Among osteopathic physicians, Drs. Spiegel, Pham and Vinn are far from alone in their concerns about the validity, fairness and accuracy of the more than 40 websites that post consumer ratings of physicians, as well as information on physicians’ education, board certifications, hospital affiliations and sanction history.
Nevertheless, some physicians value the insights into patients’ expectations that online ratings provide. A number of DOs, moreover, have developed techniques for monitoring their ratings and strengthening their reputations on the Web.
Room for improvement
An osteopathic manipulative medicine specialist, Al Turner, DO, of Portland expresses dismay at the sheer silliness of some of the online reviews of physicians, as well as the lack of accountability for the postings. He notes that one review encouraged people to visit his practice to see the goatee, bow tie and footwear of an associate. “I’m not putting on a circus act,” Dr. Turner says. “I’m committed to improving patients’ health.”
Quoted last November in a Chicago Tribune article on physician Web ratings, family physician Robert Francis Boll, DO, of Orland Park, Ill., disparaged the ratings physicians receive online as not only statistically insignificant but also frequently frivolous and irrelevant. “I get rated on everyone from the girls who open the window to the nurse who gives the shot,” Dr. Boll, who has excellent reviews on several sites, is quoted as saying. “I understand there has to be something. I just don’t have to agree to like it all.”
While many physicians do not like them, “the medical community in general has accepted online physician rating sites as a reality,” says Humayun Chaudhry, DO, the president and chief executive officer of the Federation of State Medical Boards of the United States (FSMB). Dr. Chaudhry notes that he understands the public’s desire to learn more about physicians. “With the vast amount of information on the Internet, health care consumers feel increasingly empowered and want to make informed decisions,” he says.

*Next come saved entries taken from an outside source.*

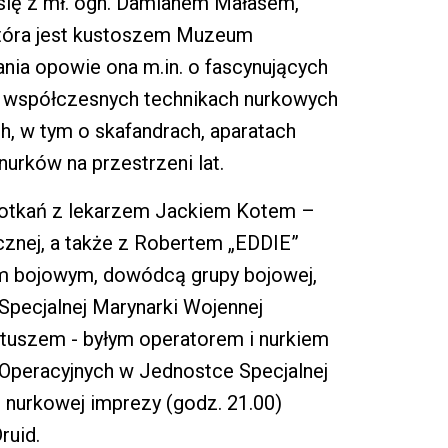
się z mł. ogn. Damianem Małasem,
która jest kustoszem Muzeum
ia opowie ona m.in. o fascynujących
 i współczesnych technikach nurkowych
, w tym o skafandrach, aparatach
urków na przestrzeni lat.
spotkań z lekarzem Jackiem Kotem –
cznej, a także z Robertem „EDDIE”
m bojowym, dowódcą grupy bojowej,
Specjalnej Marynarki Wojennej
uszem - byłym operatorem i nurkiem
Operacyjnych w Jednostce Specjalnej
nurkowej imprezy (godz. 21.00)
ruid.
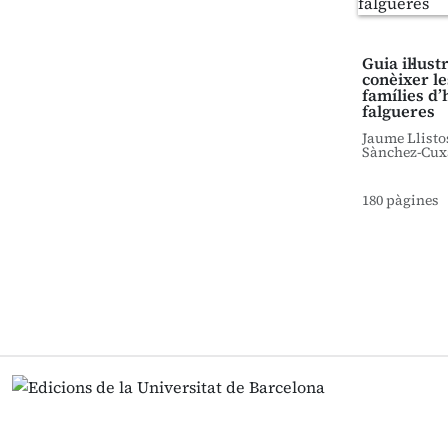
Guia il·lus
conèixer le
famílies d’
falgueres
Jaume Llisto
Sànchez-Cux
180 pàgines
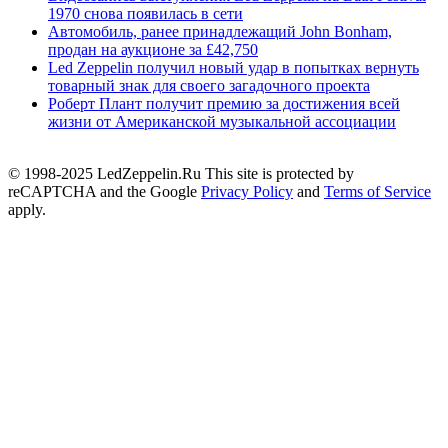
1970 снова появилась в сети
Автомобиль, ранее принадлежащий John Bonham,
продан на аукционе за £42,750
Led Zeppelin получил новый удар в попытках вернуть
товарный знак для своего загадочного проекта
Роберт Плант получит премию за достижения всей
жизни от Американской музыкальной ассоциации
© 1998-2025 LedZeppelin.Ru This site is protected by
reCAPTCHA and the Google
Privacy Policy
and
Terms of Service
apply.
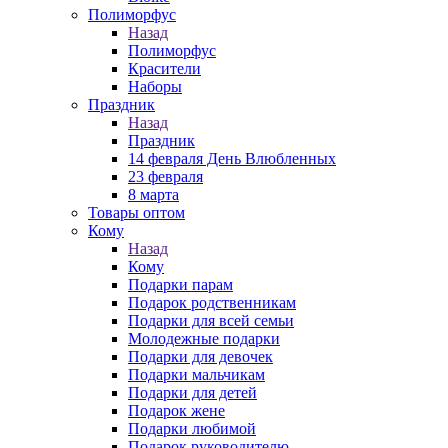
Полиморфус
Назад
Полиморфус
Красители
Наборы
Праздник
Назад
Праздник
14 февраля День Влюбленных
23 февраля
8 марта
Товары оптом
Кому
Назад
Кому
Подарки парам
Подарок родственникам
Подарки для всей семьи
Молодежные подарки
Подарки для девочек
Подарки мальчикам
Подарки для детей
Подарок жене
Подарки любимой
Подарок руководителю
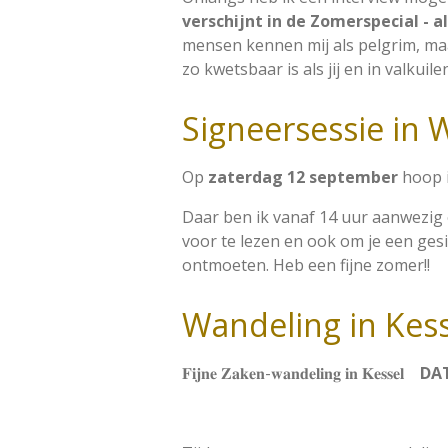
verschijnt in de Zomerspecial - al
mensen kennen mij als pelgrim, maar
zo kwetsbaar is als jij en in valku
Signeersessie in 
Op
zaterdag 12 september
hoop i
Daar ben ik vanaf 14 uur aanwezig 
voor te lezen en ook om je een gesi
ontmoeten. Heb een fijne zomer!!
Wandeling in Kess
𝐅𝐢𝐣𝐧𝐞 𝐙𝐚𝐤𝐞𝐧-𝐰𝐚𝐧𝐝𝐞𝐥𝐢𝐧𝐠 𝐢𝐧 𝐊𝐞𝐬𝐬𝐞𝐥
DA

In his view, the challenge is to direct the public to the best currently available information and to develop better databases on physician performance for future use.
“It’s good to have better-informed patients,” asserts James R. Freeman, DO, a family physician in Eau Claire, Wis. Dr. Freeman encourages patients seeking medical information to visit MedlinePlus, a service of the National Library of Medicine and the National Institutes of Health. “Unfortunately, there isn’t a comparable, reliable, comprehensive resource for information on physicians,” he notes.

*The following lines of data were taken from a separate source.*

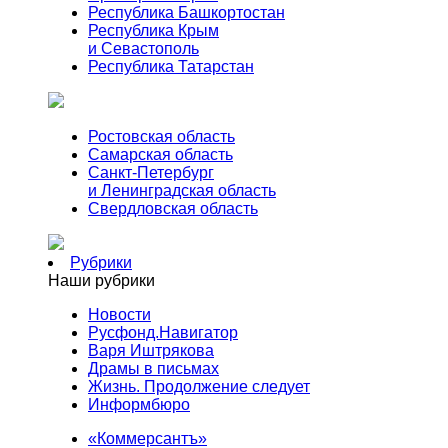
Республика Башкортостан
Республика Крым
и Севастополь
Республика Татарстан
Ростовская область
Самарская область
Санкт-Петербург
и Ленинградская область
Свердловская область
Рубрики
Наши рубрики
Новости
Русфонд.Навигатор
Варя Иштрякова
Драмы в письмах
Жизнь. Продолжение следует
Информбюро
«Коммерсантъ»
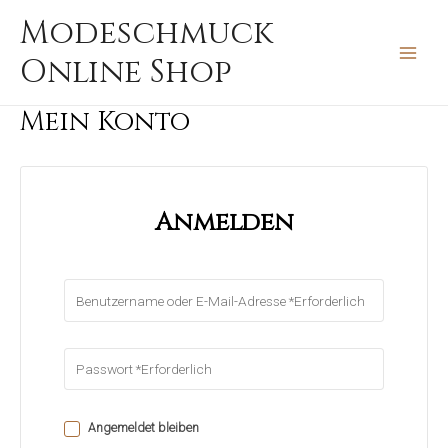
Zum
MAIN
Modeschmuck
Inhalt
MEN
Online Shop
springen
Mein Konto
Anmelden
Angemeldet bleiben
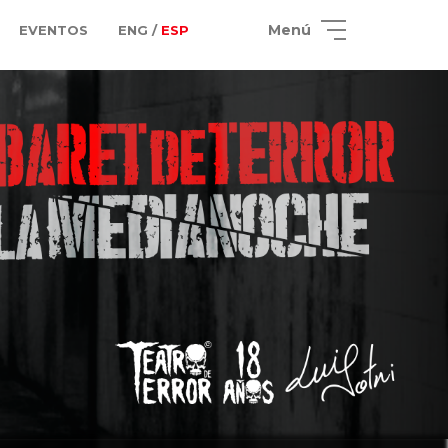
Menú
EVENTOS
ENG /
ESP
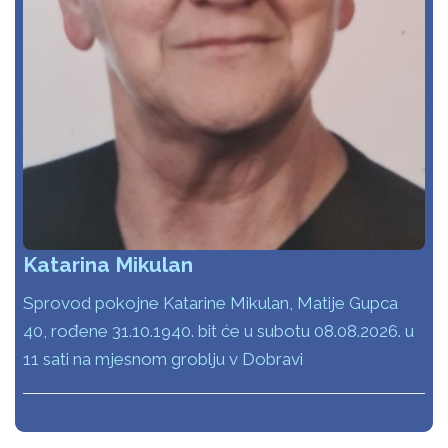
Katarina Mikulan
Sprovod pokojne Katarine Mikulan, Matije Gupca
40, rođene 31.10.1940. bit će u subotu 08.08.2026. u
11 sati na mjesnom groblju v Dobravi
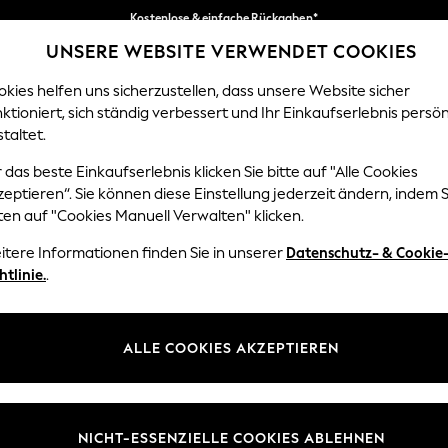
Kostenlose & einfache Rückgaben*
UNSERE WEBSITE VERWENDET COOKIES
Wir akzeptieren.
Unsere sozialen Netzwerke
kies helfen uns sicherzustellen, dass unsere Website sicher
ktioniert, sich ständig verbessert und Ihr Einkaufserlebnis persön
EN
BABY
DAMEN
HERREN
HOME
taltet.
 das beste Einkaufserlebnis klicken Sie bitte auf "Alle Cookies
Sprache Auswählen
eptieren“. Sie können diese Einstellung jederzeit ändern, indem S
Deutsch
ten auf "Cookies Manuell Verwalten" klicken.
z und Rechtliches
Abteilungen
itere Informationen finden Sie in unserer
Datenschutz- & Cookie
htlinie.
.
 und Cookie-Richtlinie
Damen
 Geschäftsbedingungen
Herren
uell verwalten
Jungen
ALLE COOKIES AKZEPTIEREN
Mädchen
lehrung
Home
NICHT-ESSENZIELLE COOKIES ABLEHNEN
informationen
Baby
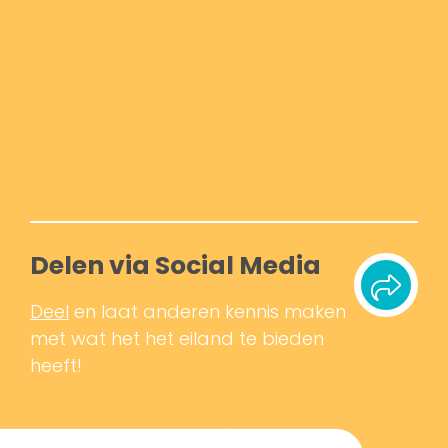
Delen via Social Media
Deel
en laat anderen kennis maken
met wat het het eiland te bieden
heeft!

In the Chicago Tribune article, Dr. Boll acknowledged the need for “objective, verifiable and uniform ratings” of physicians.

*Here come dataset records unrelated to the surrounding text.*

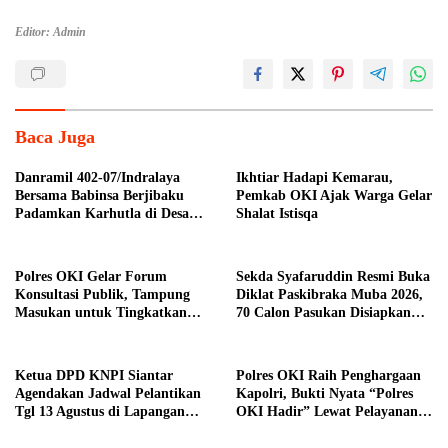
Editor: Admin
Baca Juga
Danramil 402-07/Indralaya
Ikhtiar Hadapi Kemarau,
Bersama Babinsa Berjibaku
Pemkab OKI Ajak Warga Gelar
Padamkan Karhutla di Desa
Shalat Istisqa
Pulau Semambu
Polres OKI Gelar Forum
Sekda Syafaruddin Resmi Buka
Konsultasi Publik, Tampung
Diklat Paskibraka Muba 2026,
Masukan untuk Tingkatkan
70 Calon Pasukan Disiapkan
Pelayanan Masyarakat
Sukseskan HUT ke-81 RI
Ketua DPD KNPI Siantar
Polres OKI Raih Penghargaan
Agendakan Jadwal Pelantikan
Kapolri, Bukti Nyata “Polres
Tgl 13 Agustus di Lapangan
OKI Hadir” Lewat Pelayanan
Pariwisata Sekitar Tugu Becak
Prima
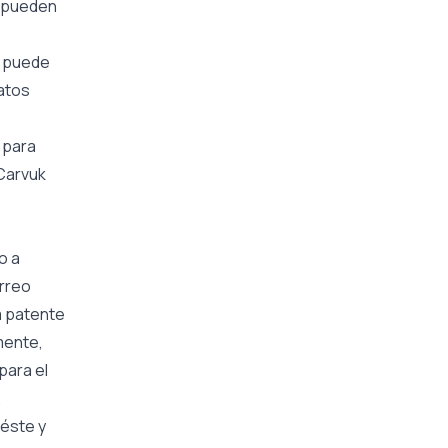
, pueden
e puede
datos
 para
 Carvuk
o a
orreo
a patente
mente,
para el
,
 éste y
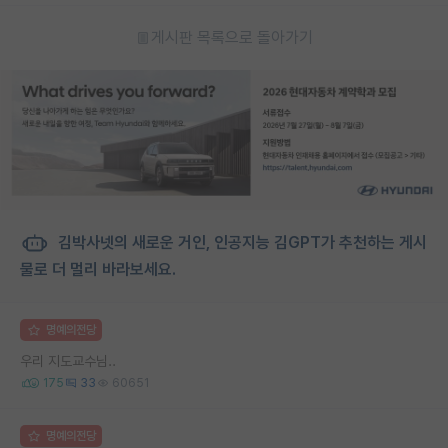
게시판 목록으로 돌아가기
김박사넷의 새로운 거인, 인공지능 김GPT가 추천하는 게시
물로 더 멀리 바라보세요.
명예의전당
우리 지도교수님..
175
33
60651
명예의전당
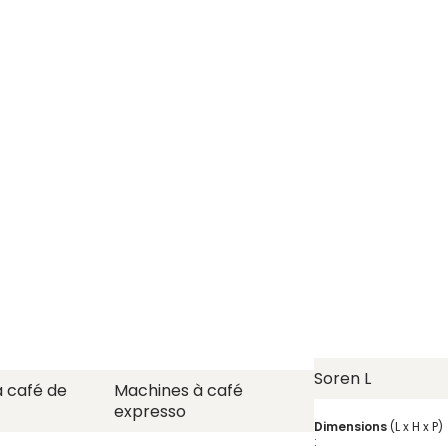
Soren L
 café de
Machines à café
expresso
Dimensions
(L x H x P)
:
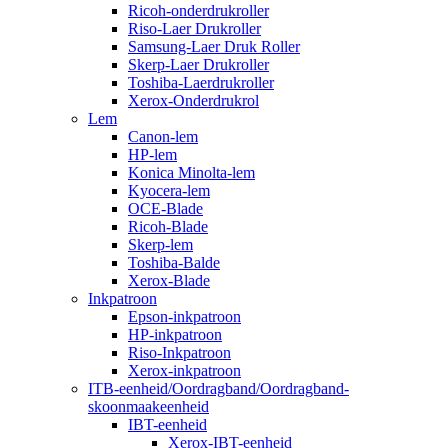
Ricoh-onderdrukroller
Riso-Laer Drukroller
Samsung-Laer Druk Roller
Skerp-Laer Drukroller
Toshiba-Laerdrukroller
Xerox-Onderdrukrol
Lem
Canon-lem
HP-lem
Konica Minolta-lem
Kyocera-lem
OCE-Blade
Ricoh-Blade
Skerp-lem
Toshiba-Balde
Xerox-Blade
Inkpatroon
Epson-inkpatroon
HP-inkpatroon
Riso-Inkpatroon
Xerox-inkpatroon
ITB-eenheid/Oordragband/Oordragband-
skoonmaakeenheid
IBT-eenheid
Xerox-IBT-eenheid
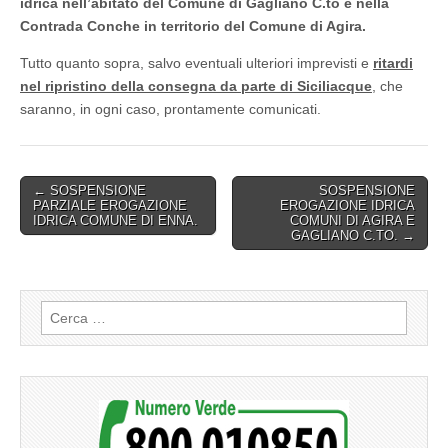
idrica nell’abitato del Comune di Gagliano C.to e nella
Contrada Conche in territorio del Comune di Agira.
Tutto quanto sopra, salvo eventuali ulteriori imprevisti e
ritardi
nel ripristino della consegna da parte di Siciliacque
, che
saranno, in ogni caso, prontamente comunicati.
Post
← SOSPENSIONE
SOSPENSIONE
PARZIALE EROGAZIONE
EROGAZIONE IDRICA
navigation
IDRICA COMUNE DI ENNA.
COMUNI DI AGIRA E
GAGLIANO C.TO. →
Ricerca
per:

In conjunction with a quality improvement organization, such as the National Committee for Quality Assurance (NCQA) or the National Quality Forum, perhaps the AOA and other medical associations could consider developing a comprehensive rating system that would take into account patient outcomes, clinical competence and performance, practice management characteristics, and patient satisfaction with their office visits, Dr. Vinn proposes. Such a system could tap data from existing initiatives, such as the AOA’s Clinical Assessment Program for Physicians and osteopathic continuous certification. But an undertaking of this magnitude would take a long time to complete.